Thanks for pointing this out!

molsim commented 7 years ago

Regarding 2, PDB actually uses negative resi (eg. PDB 1KX5) Pymol or other programs usually handle this via escaping the minus sign, e.g. "chain i and resi \-10-\-5" - this will select resi between -10 and -5.

mittinatten commented 7 years ago

The last commit to the dev branch adds this functionality. It passes all the tests I could come up with at least, if it works for you too I'll merge it to master eventually.

molsim commented 7 years ago

Thank you! I'd also suggest making selection ids (keys) even more flexible, currently they are restricted to alphanum and will not work if contain only digits. Using "-72" as selection id is not parsable now. Here is an adhoc fix I use now to allow for that molsim@ eda742451110ded7b0119132b55eaa10c75c3a7f

molsim commented 7 years ago

PS just realized that github syntax in one of my comments got confused with escaping the minus sign too. Pymol selections syntax to my knowledge behaves as follows: "resi \-10" selects residue -10 "resi -10" will select all residues with resi <= -10.

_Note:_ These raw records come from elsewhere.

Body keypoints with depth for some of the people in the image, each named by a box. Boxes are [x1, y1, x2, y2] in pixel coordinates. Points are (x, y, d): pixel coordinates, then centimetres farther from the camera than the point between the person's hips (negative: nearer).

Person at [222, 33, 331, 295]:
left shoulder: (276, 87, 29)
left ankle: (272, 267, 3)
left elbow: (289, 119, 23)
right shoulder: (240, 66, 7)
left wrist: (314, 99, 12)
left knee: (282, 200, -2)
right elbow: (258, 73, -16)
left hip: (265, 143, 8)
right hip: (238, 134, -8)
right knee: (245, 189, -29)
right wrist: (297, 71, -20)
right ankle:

mittinatten commented 7 years ago
molsim commented 7 years ago

Thank you, Simon! Yes, I again got confused with the syntax, you are correct "resi -10" should select resi <= 10.

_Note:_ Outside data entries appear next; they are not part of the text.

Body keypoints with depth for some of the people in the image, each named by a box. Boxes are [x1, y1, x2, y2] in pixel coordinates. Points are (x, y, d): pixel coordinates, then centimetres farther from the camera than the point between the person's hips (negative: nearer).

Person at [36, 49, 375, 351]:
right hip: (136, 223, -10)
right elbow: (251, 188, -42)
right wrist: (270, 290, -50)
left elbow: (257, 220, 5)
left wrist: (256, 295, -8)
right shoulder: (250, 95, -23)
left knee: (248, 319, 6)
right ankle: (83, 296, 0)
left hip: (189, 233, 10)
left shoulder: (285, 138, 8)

mittinatten commented 7 years ago

There are now less restrictions on selection names, now alphanumeric characters, '+', '-' and '_' are allowed in any order.

mittinatten commented 7 years ago

Pushed code that allows open ended ranges and where negative indices are escaped with backslash (see changes to the files changelog or doxy_main.md in the commit above for details). I added quite a few tests, so I am relatively confident this works as intended, but if you have the chance to do some sanity checks too, that would be great!

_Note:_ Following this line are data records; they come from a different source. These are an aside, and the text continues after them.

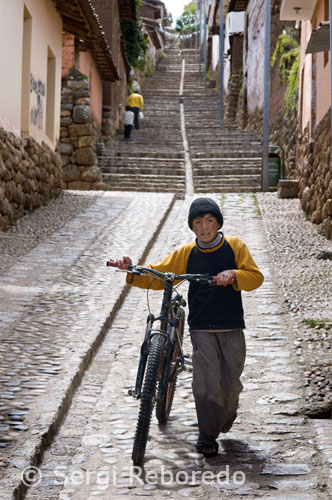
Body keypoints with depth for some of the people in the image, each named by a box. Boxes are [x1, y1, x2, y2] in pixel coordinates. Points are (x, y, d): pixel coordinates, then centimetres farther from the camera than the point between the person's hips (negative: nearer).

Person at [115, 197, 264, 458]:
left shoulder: (234, 246, 3)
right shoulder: (186, 253, 6)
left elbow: (256, 276, -2)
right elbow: (158, 275, 7)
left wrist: (233, 275, -22)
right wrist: (133, 271, -10)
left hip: (231, 328, 0)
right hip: (202, 328, 0)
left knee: (230, 382, 5)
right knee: (205, 383, -11)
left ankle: (227, 414, 39)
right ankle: (207, 439, 0)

mittinatten commented 7 years ago

Will close this for now, let me know if you discover any further selection problems.

molsim commented 7 years ago

Thank you, selections work for fine for me now!

vmlynsky commented 7 years ago

Hi, I am really sorry for bothering you with stupid question, but ..

Could you please give a simple example, how to 'feed' your script via "--select" option? I think I am guite familiar with PyMOL, but I can not figure out, which COMMAND should be put there, e.g., when I want to select multiple atoms with indexes..

Thank you in advance. Best, VM.

mittinatten commented 7 years ago

Hi, There is no option at the moment to select atoms by index. A simple example to select residues by index would be

freesasa 1abc.pdb --select="selection_name, resi 1-4"
mittinatten commented 7 years ago

Full documentation of the subset of PyMOL commands available in FreeSASA can be found here http://freesasa.github.io/doxygen/Selection.html

vmlynsky commented 7 years ago

Thanks, .. and sorry, I somehow missed that page in your manual.

vmlynsky commented 7 years ago

.. ok, indexes are not supported, but one can use atom names instead. Some relabelling is needed though because our friend Gromacs likes to use atom names with numbers in front. :-)

mittinatten commented 7 years ago

It's probably possible to allow atom names to start with numbers in the selection. Do you have an example file I could use?

I will look into adding atom selection by index too, but that's a larger project.

emroberts95 commented 5 years ago

Is there a way to select area using cofactors, for example FMN?

I tried using resn because FMN is in the same column as the amino acids with this code: FMNselect = freesasa.selectArea(['FMNarea, resn FMN'], structure, result)

However, I keep getting this from the CMD line: FreeSASA: warning: Found no matches to resn 'FMN', typo?

mittinatten commented 5 years ago

Hi, that’s probably because it’s HETATMs. You can include those as a flag when you init the structure.

emroberts95 commented 5 years ago

Could you explain how to do to this? This is what I've tried so far: structure = freesasa.Structure(filename) addatom = freesasa.Structure.addAtom(residueName = "FMN")

But I'm getting this error from the command line: TypeError: descriptor 'addAtom' of 'freesasa.Structure' object needs an argument

mittinatten commented 5 years ago

Here’s a line from the test suite that tests hetam inclusion:

Structure("lib/tests/data/1ubq.pdb",None,{'hetatm' : True})

emroberts95 commented 5 years ago

This worked! Thank you so much for your help!